◆ Required work:
Find every line in the entries that holds the string "semiamargo" and report it.

[[ Data to process open ]]

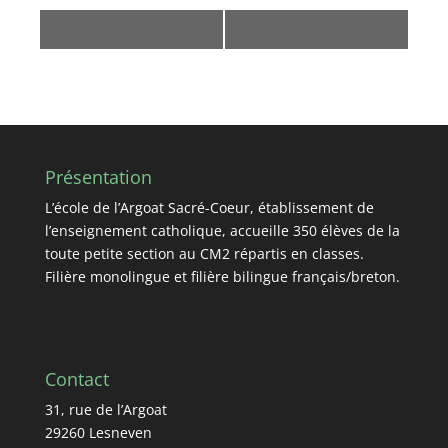
«
juillet
septembre
»
Présentation
L’école de l’Argoat Sacré-Coeur, établissement de
l’enseignement catholique, accueille 350 élèves de la
toute petite section au CM2 répartis en classes.
Filière monolingue et filière bilingue français/breton.
Contact
31, rue de l’Argoat
29260 Lesneven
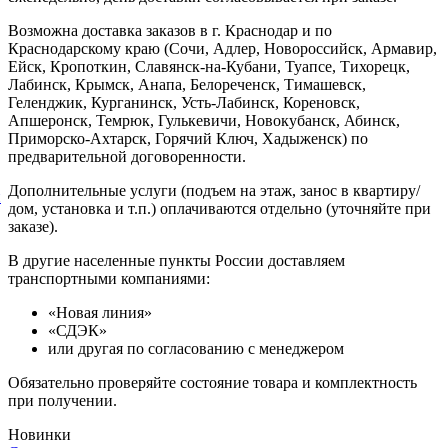
Возможна доставка заказов в г. Краснодар и по
Краснодарскому краю (Сочи, Адлер, Новороссийск, Армавир,
Ейск, Кропоткин, Славянск-на-Кубани, Туапсе, Тихорецк,
Лабинск, Крымск, Анапа, Белореченск, Тимашевск,
Геленджик, Курганинск, Усть-Лабинск, Кореновск,
Апшеронск, Темрюк, Гулькевичи, Новокубанск, Абинск,
Приморско-Ахтарск, Горячий Ключ, Хадыженск) по
предварительной договоренности.
Дополнительные услуги (подъем на этаж, занос в квартиру/
й
дом, установка и т.п.) оплачиваются отдельно (уточняйте при
заказе).
В другие населенные пункты России доставляем
транспортными компаниями:
«Новая линия»
«СДЭК»
или другая по согласованию с менеджером
Обязательно проверяйте состояние товара и комплектность
при получении.
Новинки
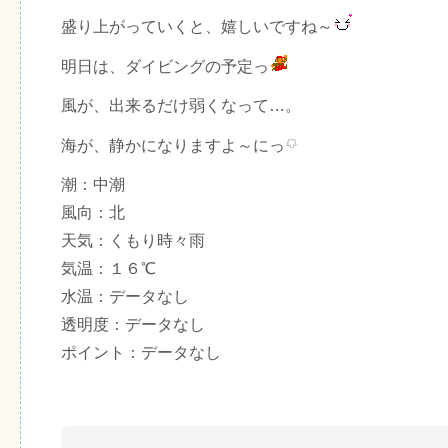
盛り上がっていくと、嬉しいですね～
明日は、ダイビングの予定っ
風が、出来るだけ弱くなって…。
海が、静かになりますよ～にっ
潮：中潮
風向：北
天気：くもり時々雨
気温：１６℃
水温：データなし
透明度：データなし
ポイント：データなし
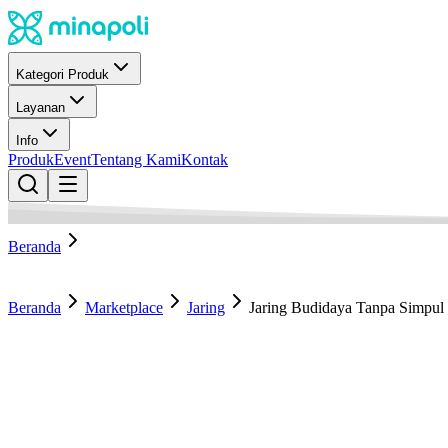
Kategori Produk
Layanan
Info
Produk
Event
Tentang Kami
Kontak
Beranda
Beranda
Marketplace
Jaring
Jaring Budidaya Tanpa Simpu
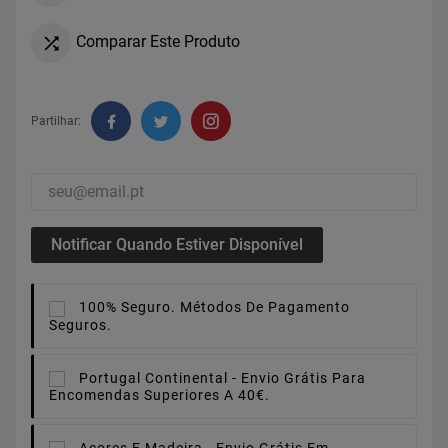
Comparar Este Produto

Partilhar:
Notificar Quando Estiver Disponível
100% Seguro.
Métodos De Pagamento
Seguros.
Portugal Continental -
Envio Grátis Para
Encomendas Superiores A 40€.
Açores E Madeira -
Envio Grátis Em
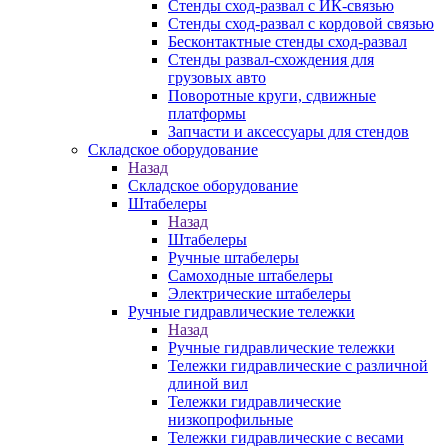
Стенды сход-развал с ИК-связью
Стенды сход-развал с кордовой связью
Бесконтактные стенды сход-развал
Стенды развал-схождения для
грузовых авто
Поворотные круги, сдвижные
платформы
Запчасти и аксессуары для стендов
Складское оборудование
Назад
Складское оборудование
Штабелеры
Назад
Штабелеры
Ручные штабелеры
Самоходные штабелеры
Электрические штабелеры
Ручные гидравлические тележки
Назад
Ручные гидравлические тележки
Тележки гидравлические с различной
длиной вил
Тележки гидравлические
низкопрофильные
Тележки гидравлические с весами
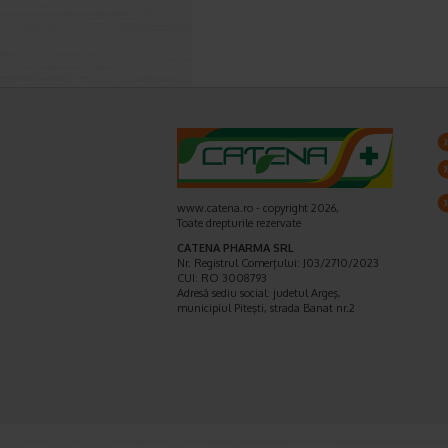
www.catena.ro - copyright 2026,
Toate drepturile rezervate
CATENA PHARMA SRL
Nr. Registrul Comerţului: J03/2710/2023
CUI: RO 3008793
Adresă sediu social: judetul Argeş,
municipiul Piteşti, strada Banat nr.2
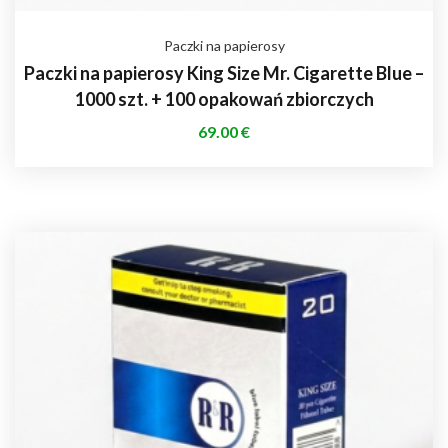
Paczki na papierosy
Paczki na papierosy King Size Mr. Cigarette Blue –
1000 szt. + 100 opakowań zbiorczych
69.00
€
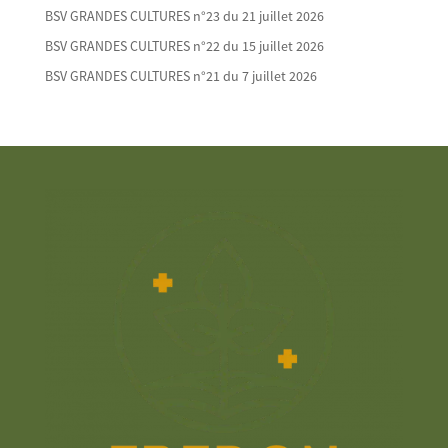
BSV GRANDES CULTURES n°23 du 21 juillet 2026
BSV GRANDES CULTURES n°22 du 15 juillet 2026
BSV GRANDES CULTURES n°21 du 7 juillet 2026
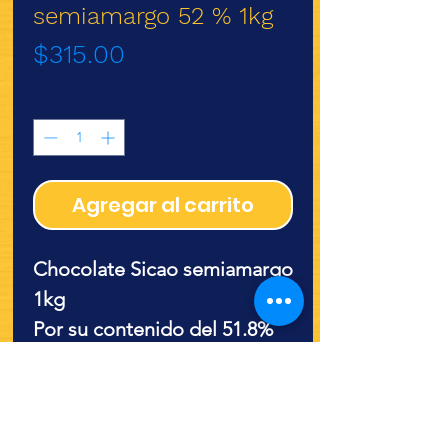
semiamargo 52 % 1kg
Precio
$315.00
Cantidad
*
Agregar al carrito
Chocolate Sicao semiamargo
1kg
Por su contenido del 51.8%
de cocoa lograras un
acabado profecional y
texturas exepcionales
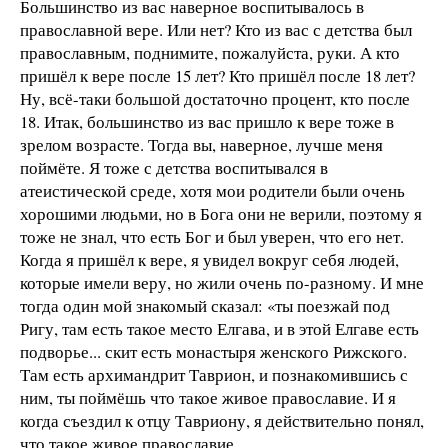
Большинство из вас наверное воспитывалось в
православной вере. Или нет? Кто из вас с детства был
православным, поднимите, пожалуйста, руки. А кто
пришёл к вере после 15 лет? Кто пришёл после 18 лет?
Ну, всё-таки большой достаточно процент, кто после
18. Итак, большинство из вас пришло к вере тоже в
зрелом возрасте. Тогда вы, наверное, лучше меня
поймёте. Я тоже с детства воспитывался в
атеистической среде, хотя мои родители были очень
хорошими людьми, но в Бога они не верили, поэтому я
тоже не знал, что есть Бог и был уверен, что его нет.
Когда я пришёл к вере, я увидел вокруг себя людей,
которые имели веру, но жили очень по-разному. И мне
тогда один мой знакомый сказал: «ты поезжай под
Ригу, там есть такое место Елгава, и в этой Елгаве есть
подворье... скит есть монастыря женского Рижского.
Там есть архимандрит Таврион, и познакомившись с
ним, ты поймёшь что такое живое православие. И я
когда съездил к отцу Тавриону, я действительно понял,
что такое живое православие.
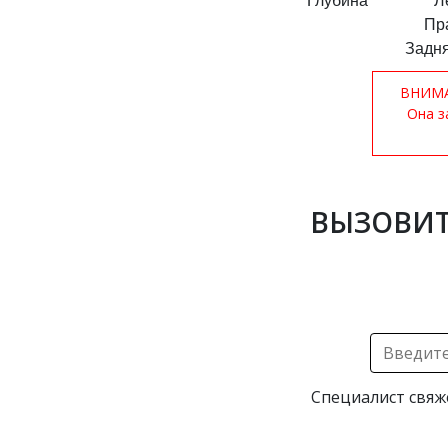
Глубина
Л
Пр
Задня
ВНИМАН
Она з
ВЫЗОВИТ
Специалист свяж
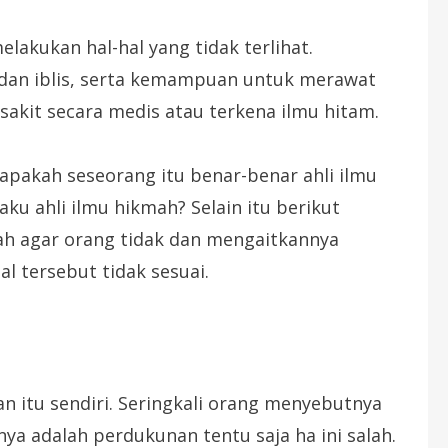
akukan hal-hal yang tidak terlihat.
dan iblis, serta kemampuan untuk merawat
sakit secara medis atau terkena ilmu hitam.
pakah seseorang itu benar-benar ahli ilmu
u ahli ilmu hikmah? Selain itu berikut
ah agar orang tidak dan mengaitkannya
l tersebut tidak sesuai.
n itu sendiri. Seringkali orang menyebutnya
ya adalah perdukunan tentu saja ha ini salah.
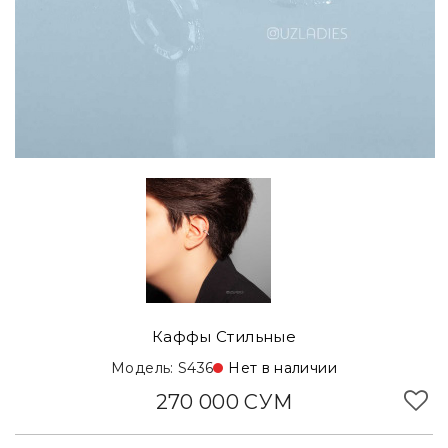
Каффы Стильные
Модель: S436
Нет в наличии
270 000 СУМ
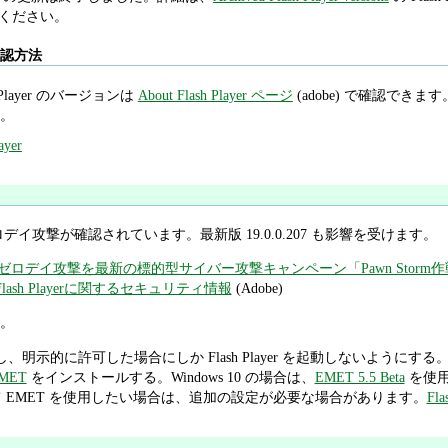
照してください。
ン確認方法
Player のバージョンは
About Flash Player ページ
(adobe) で確認できます。Int
。
ayer
対するゼロデイ攻撃が確認されています。最新版 19.0.0.207 も影響を受けます。
Playerのゼロデイ攻撃を最新の標的型サイバー攻撃キャンペーン「Pawn Stor
obe Flash Playerに関するセキュリティ情報
(Adobe)
。
し、明示的に許可した場合にしか Flash Player を起動しないようにする
MET
をインストールする。Windows 10 の場合は、
EMET 5.5 Beta
を使用
r に対して EMET を使用したい場合は、追加の設定が必要な場合があります。
Fl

[[ Data to process closed ]]

◆ Result below:
semiamargo 52 % 1kg
Chocolate Sicao semiamargo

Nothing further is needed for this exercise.